Recently we posted a case involving bail bond agencies (Calvert Bail Bond Agency, LLC v County of St. Clair, COA No. 324824) where the bond agency recovered its funds under MCL600.4835, when the defendant was returned to the court. The following case also orders the return of the funds this time due to the court’s failure to give proper notice.
The Michigan Court of Appeals held In re Forfeiture of Bail Bond, No. 328784, a published case, that a court cannot require a surety to pay the surety bond where it has failed to give the surety immediate notice of the bond forfeiture.
Facts: Appellant Leo’s Bail Bond Agency acting as agent for Roche Surety and Casualty Co., became surety on a $10,000 bond for defendant Antoine Stanford. Stanford, however, chose to skip his pretrial hearing on January 14, 2015. Since the dates in this case are important, we will list the events chronologically:
· Jan. 20---circuit court revoked Stanford’s release and forfeited the bond,
· Jan. 21---date on certificate of mailing on notice of forfeiture to Leo’s via first class mail,
· Jan. 22---postmark on notice received by Leo’s
· Jan. 23---date that Leo’s received notice of Stanford’s default and entry of order forfeiting the bond.
· Feb. 20---Stanford failed to appear at the show cause hearing, and, finally,
· Feb. 24---Circuit court entered a judgment against the Leo’s for $10,000 plus a 20% late fee.
Appellant Leo’s moved to vacate the judgment because, since it hadn’t received notice within seven days of Stanford’s default as required by MCL 765.28(1), notice was untimely. The Circuit Court disagreed, stating that, since the date on the certificate of mailing was Jan 21, notice was timely per MCR 3.604(I)(2). The court also concluded that there was a conflict between the statute and the court rule as to procedural requirements and the court rule was controlling.

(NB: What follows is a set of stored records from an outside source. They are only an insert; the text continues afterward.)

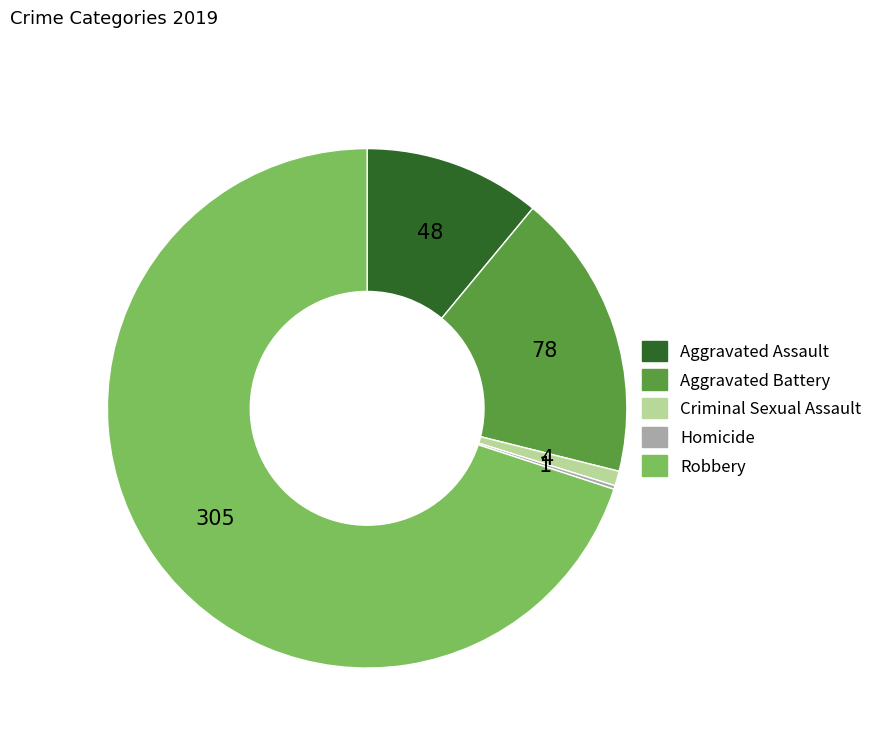

Is it true that Criminal Sexual Assault is 11% of the pie?

False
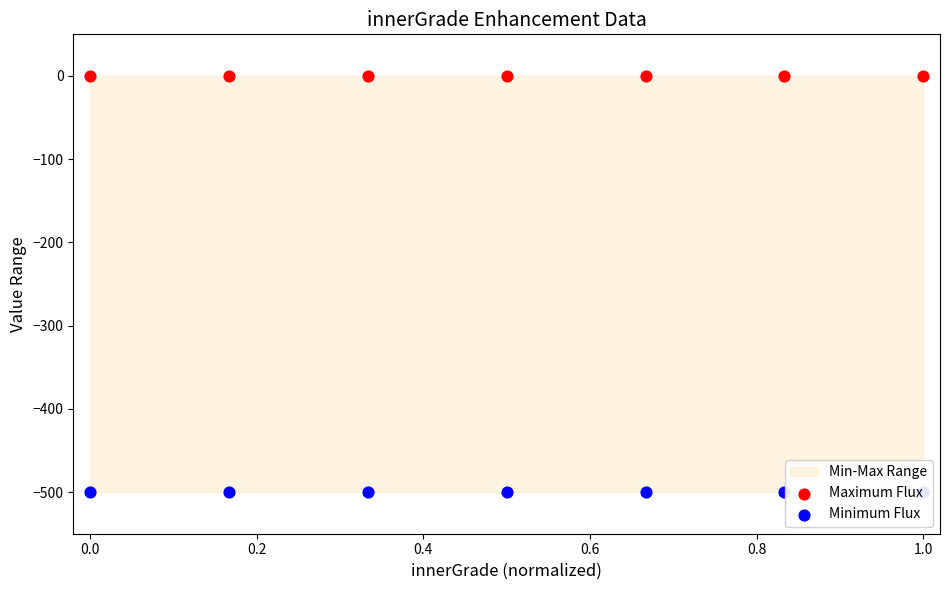

What is the total value across all series at 0.0?

-500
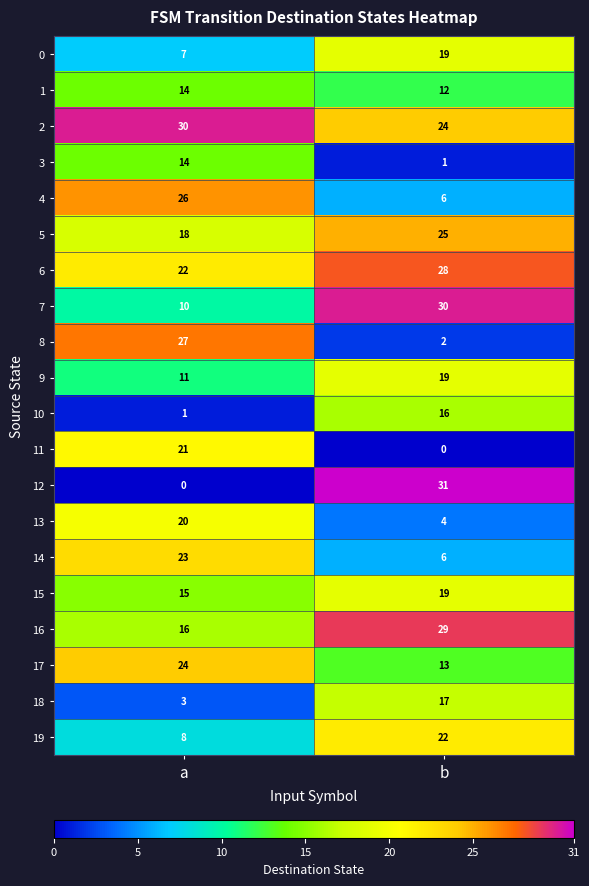

What is the maximum value for 3?

14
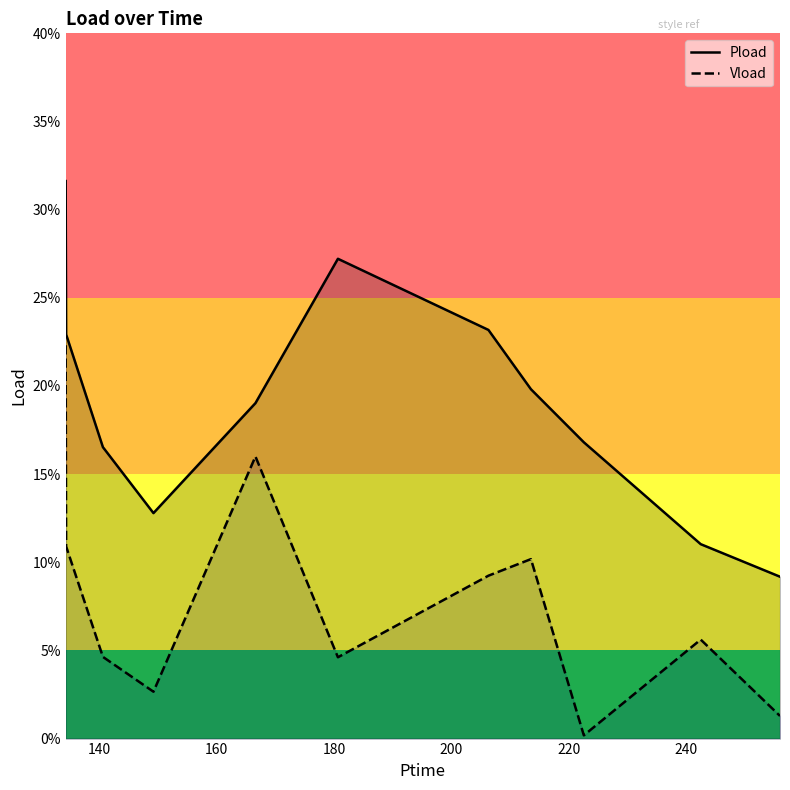

What are all the series names shown in the legend?

Pload, Vload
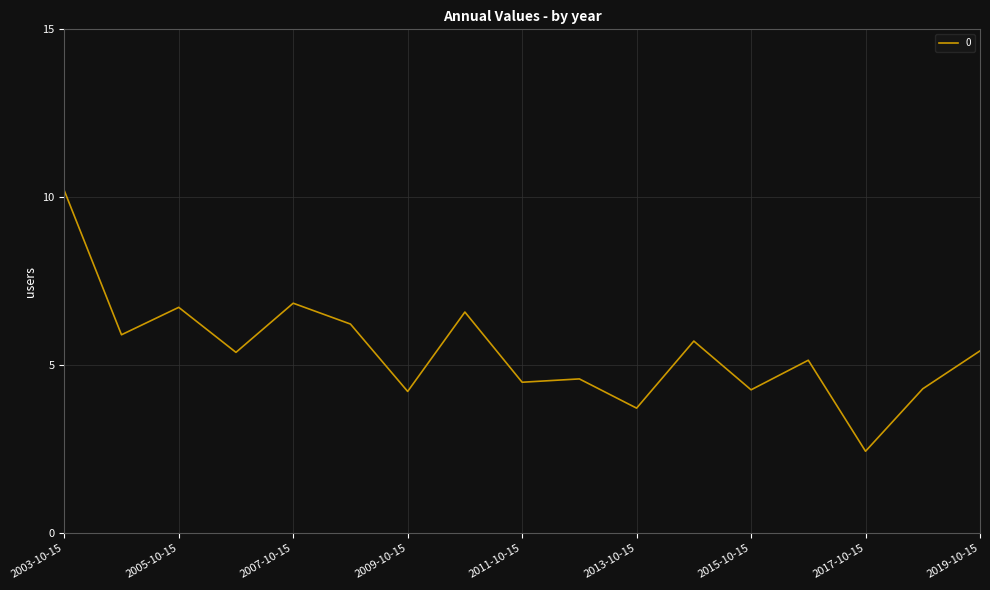

What is the minimum value shown in the chart?

2.4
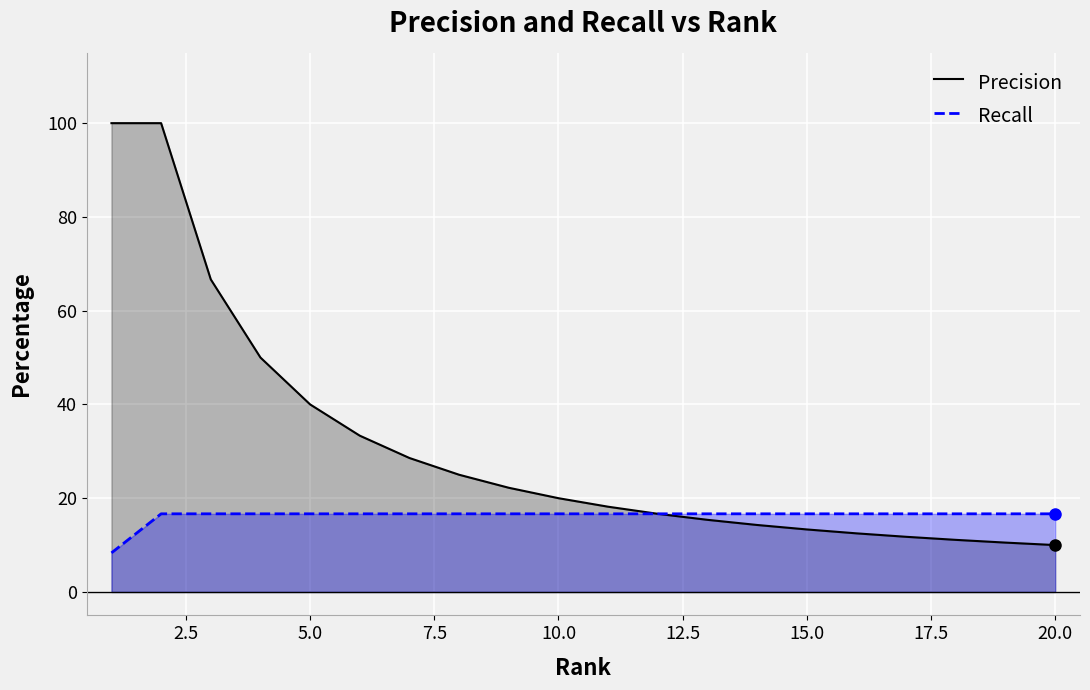

What are all the series names shown in the legend?

Precision, Recall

Michigan Court of Appeals Decision:
MCL 765.28(1) and MCR 3.604(I)(2) do not conflict. The statute (MCL 765.28 (1)) is the procedure for providing a surety notice of default. The court rule (MCR 3.604(I)(2), however, is the procedure to provide notice of hearing on a motion for a judgment. “These are two separate and distinct events. A default must be entered prior to a hearing to enter judgment on the default.”
Notice of default was defective:
According to the statute, a surety must receive immediate notice, “not to exceed seven days after the date of the failure to appear.” Notice, per the postmark, was mailed on the eighth day. And, according to the statute notice “shall be served upon each surety in person or left at the surety’s last known business address.” Thus, mailing the notice was not proper service.
But, notice of the hearing on the motion to enter judgment against Leo’s was timely under the court rule. However, although Leo’s had proper notice of the motion to enter the judgment against it doesn’t change the fact the he didn’t “receive proper notice of the default itself.”
The Circuit Court judgment against appellant Leo’s was reversed and the matter remanded for further proceedings consistent with the opinion.